Pour elle, la promotion de la gastronomie togolaise, c’est également contribuer à l’essor du tourisme du pays. C’est « inciter des étrangers à venir chez nous pour découvrir nos plats et nos mets. Vous savez, mon rêve serait qu’un jour mon pays organise le plus grand salon du tourisme gastronomique. Selon moi, à défaut d’amener notre cuisine à l’étranger, essayons de faire aussi de notre pays une destination culinaire de premier choix. Si j’arrive à (Suite à la page 5) partager ce rêve avec mes compatriotes, je suis convaincue que notre tourisme national en général y gagnerait », espère-t-elle.

La cuisine africaine a cette capacité de combiner céréales, légumes et fruits. Les mets locaux sont à privilégier. La cuisine togolaise peut être proposée à tous les repas de la journée (petit déjeuner, déjeuner, goûter et diner). Elle est très riche et diversifiée.

Certains établissements proposent des mets typiquement togolais à toutes ces étapes. Un recyclage des cuisiniers des hôtels d’Etat a été fait pour leur permettre de présenter des cocktails togolais, sur la présentation des mets de l’entrée au dessert à base de produits locaux. Sur le marché, il existe également des goûter proposé par les transformateurs locaux, des amuse-bouche… Les recettes à proposés, ce n’est pas ce qui manque au Togo.

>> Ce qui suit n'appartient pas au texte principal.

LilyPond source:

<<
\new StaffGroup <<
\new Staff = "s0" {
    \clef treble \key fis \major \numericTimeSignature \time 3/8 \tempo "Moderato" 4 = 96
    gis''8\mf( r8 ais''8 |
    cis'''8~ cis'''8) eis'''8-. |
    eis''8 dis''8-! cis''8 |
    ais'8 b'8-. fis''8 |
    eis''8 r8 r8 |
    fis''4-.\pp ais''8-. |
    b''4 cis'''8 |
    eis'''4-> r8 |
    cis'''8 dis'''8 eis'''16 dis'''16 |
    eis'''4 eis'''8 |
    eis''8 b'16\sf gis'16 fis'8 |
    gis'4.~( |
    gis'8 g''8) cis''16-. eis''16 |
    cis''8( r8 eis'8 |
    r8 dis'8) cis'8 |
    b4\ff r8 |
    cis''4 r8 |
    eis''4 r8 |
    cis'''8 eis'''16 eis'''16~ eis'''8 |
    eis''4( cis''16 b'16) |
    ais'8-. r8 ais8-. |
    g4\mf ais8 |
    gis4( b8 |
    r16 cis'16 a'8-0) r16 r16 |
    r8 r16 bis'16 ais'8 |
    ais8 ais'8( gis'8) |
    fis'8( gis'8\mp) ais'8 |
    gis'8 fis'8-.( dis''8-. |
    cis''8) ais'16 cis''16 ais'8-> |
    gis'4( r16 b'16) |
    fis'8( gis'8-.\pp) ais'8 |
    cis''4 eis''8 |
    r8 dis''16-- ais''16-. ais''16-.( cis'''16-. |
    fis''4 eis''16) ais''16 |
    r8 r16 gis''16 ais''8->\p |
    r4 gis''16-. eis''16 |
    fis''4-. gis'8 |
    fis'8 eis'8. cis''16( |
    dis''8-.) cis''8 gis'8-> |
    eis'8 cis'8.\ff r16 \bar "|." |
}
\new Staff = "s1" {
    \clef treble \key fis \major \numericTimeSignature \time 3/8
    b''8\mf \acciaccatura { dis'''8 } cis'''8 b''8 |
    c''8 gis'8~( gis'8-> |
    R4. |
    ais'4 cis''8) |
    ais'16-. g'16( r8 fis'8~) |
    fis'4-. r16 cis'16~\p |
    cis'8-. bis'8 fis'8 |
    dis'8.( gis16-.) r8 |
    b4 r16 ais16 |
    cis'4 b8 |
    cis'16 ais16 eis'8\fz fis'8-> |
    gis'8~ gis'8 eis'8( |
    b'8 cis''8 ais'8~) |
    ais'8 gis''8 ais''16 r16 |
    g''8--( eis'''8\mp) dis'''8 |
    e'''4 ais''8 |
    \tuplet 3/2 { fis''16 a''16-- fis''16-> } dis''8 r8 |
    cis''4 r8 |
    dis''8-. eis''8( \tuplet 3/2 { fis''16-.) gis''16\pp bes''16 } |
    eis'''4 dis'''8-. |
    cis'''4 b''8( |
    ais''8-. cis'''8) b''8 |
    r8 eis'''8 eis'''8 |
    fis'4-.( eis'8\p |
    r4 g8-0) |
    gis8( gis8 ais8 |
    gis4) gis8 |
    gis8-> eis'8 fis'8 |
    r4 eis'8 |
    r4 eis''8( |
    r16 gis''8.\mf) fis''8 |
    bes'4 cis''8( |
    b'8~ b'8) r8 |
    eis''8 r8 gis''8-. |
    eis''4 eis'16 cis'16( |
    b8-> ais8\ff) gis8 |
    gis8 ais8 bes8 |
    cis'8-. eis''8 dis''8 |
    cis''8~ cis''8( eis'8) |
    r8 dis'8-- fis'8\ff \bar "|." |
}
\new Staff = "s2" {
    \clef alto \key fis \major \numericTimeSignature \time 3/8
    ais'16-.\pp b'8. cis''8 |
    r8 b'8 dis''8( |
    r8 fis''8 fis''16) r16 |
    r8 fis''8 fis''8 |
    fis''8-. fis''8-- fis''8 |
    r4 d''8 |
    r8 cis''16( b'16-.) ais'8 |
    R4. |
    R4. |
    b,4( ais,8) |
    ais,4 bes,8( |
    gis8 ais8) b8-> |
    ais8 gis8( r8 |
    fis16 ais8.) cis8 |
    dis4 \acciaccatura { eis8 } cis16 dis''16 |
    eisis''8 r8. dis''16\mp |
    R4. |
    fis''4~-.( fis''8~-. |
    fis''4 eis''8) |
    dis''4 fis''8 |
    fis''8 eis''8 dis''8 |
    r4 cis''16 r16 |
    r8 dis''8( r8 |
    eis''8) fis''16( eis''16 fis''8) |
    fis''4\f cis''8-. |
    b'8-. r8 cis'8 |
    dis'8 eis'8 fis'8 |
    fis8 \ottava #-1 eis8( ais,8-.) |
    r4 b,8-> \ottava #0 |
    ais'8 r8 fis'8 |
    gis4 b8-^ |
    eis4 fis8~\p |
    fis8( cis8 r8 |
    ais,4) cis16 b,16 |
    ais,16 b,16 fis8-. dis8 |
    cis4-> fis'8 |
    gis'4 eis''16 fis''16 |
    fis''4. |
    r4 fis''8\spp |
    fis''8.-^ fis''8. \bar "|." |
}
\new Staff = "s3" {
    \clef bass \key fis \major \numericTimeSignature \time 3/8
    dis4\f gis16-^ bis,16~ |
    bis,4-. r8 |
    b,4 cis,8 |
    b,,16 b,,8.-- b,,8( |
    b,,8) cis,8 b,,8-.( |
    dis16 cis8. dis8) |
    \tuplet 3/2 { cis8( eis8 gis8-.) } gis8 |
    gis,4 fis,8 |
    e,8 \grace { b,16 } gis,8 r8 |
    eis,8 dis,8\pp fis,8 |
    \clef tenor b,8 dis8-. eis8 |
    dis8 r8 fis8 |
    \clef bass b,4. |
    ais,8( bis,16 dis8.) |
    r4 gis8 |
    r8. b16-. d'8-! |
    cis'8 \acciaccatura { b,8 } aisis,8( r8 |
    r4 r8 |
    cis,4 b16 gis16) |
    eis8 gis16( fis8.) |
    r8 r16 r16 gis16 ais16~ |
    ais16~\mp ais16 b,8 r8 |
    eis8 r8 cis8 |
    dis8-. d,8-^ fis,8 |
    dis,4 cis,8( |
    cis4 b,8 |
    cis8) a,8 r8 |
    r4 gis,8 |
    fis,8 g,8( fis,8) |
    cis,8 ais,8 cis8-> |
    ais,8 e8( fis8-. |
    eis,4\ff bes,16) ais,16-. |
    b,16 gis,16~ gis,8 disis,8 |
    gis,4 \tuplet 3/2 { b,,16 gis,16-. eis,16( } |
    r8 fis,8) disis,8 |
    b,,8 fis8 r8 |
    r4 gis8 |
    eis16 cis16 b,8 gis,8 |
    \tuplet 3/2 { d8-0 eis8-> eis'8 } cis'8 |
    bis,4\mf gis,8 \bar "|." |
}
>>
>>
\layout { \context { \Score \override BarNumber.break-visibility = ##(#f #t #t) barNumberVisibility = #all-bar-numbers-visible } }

Revenir au consommer local permettra d’éviter le pire. « On considère à tort que l’adoption d’une alimentation à l’occidentale est une forme d’expression de succès social», fait observer l’expert en nutrition. « Parents enseignez et transmettez les connaissances culinaires du terroir à vos enfants. Apprenez-leur à cuisiner togolais et à manger des plats locaux. C’est aussi à ce prix que nous affirmerons nos valeurs et notre différence dans cette mondialisation », lance la restauratrice, Vivi royale.

Prendre soin de sa santé passe par une alimentation équilibrée. L’urgence est au retour à nos fondamentaux. Cette alimentation qui répond à nos besoins nutritionnels en réduisant considérablement le sucre, le sel et le gras. Consommer les fruits et légumes et pratiquer un exercice physique régulier.

La prise de bonnes habitudes alimentaires garantira une meilleure santé pour tous

Pour la Ligue des Consommateurs, du Togo, il faut « encourager le consommer local », en accompagnant les jeunes entrepreneurs transformateurs de produits locaux. La question de parvenir à des produits transformés de substitution est un début de solution. Il faut aussi une sensibilisation en profondeur et plus de subventions pour les associations de producteurs locaux. Egalement, l’accompagnement des transformateurs dans le processus de communication autour de leurs produits. Le tout n’est pas de transformer, mais créer des espaces de promotion de ces produits Made in Togo. Le problème d’emballage des produits locaux, les prix souvent hors de bourse du citoyen lambda et la qualité parfois bas de gamme restent les défis à relever pour que le « consommons local » ne soit plus qu’un slogan.